GIVEN ENTRIES Start Marker
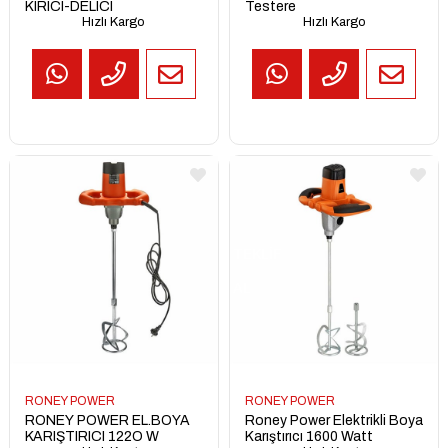
KIRICI-DELICI
Testere
Hızlı Kargo
Hızlı Kargo
TEKLİF
AL
RONEY POWER
RONEY POWER
RONEY POWER EL.BOYA
Roney Power Elektrikli Boya
KARIŞTIRICI 122O W
Karıştırıcı 1600 Watt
GIVEN ENTRIES End Marker
Copy out every line of text from the items above word for word, leaving out the pictures.

### SOLUTION TO THE EXERCISE:
KIRICI-DELICI
Testere
Hızlı Kargo
Hızlı Kargo
TEKLİF
AL
RONEY POWER
RONEY POWER
RONEY POWER EL.BOYA
Roney Power Elektrikli Boya
KARIŞTIRICI 122O W
Karıştırıcı 1600 Watt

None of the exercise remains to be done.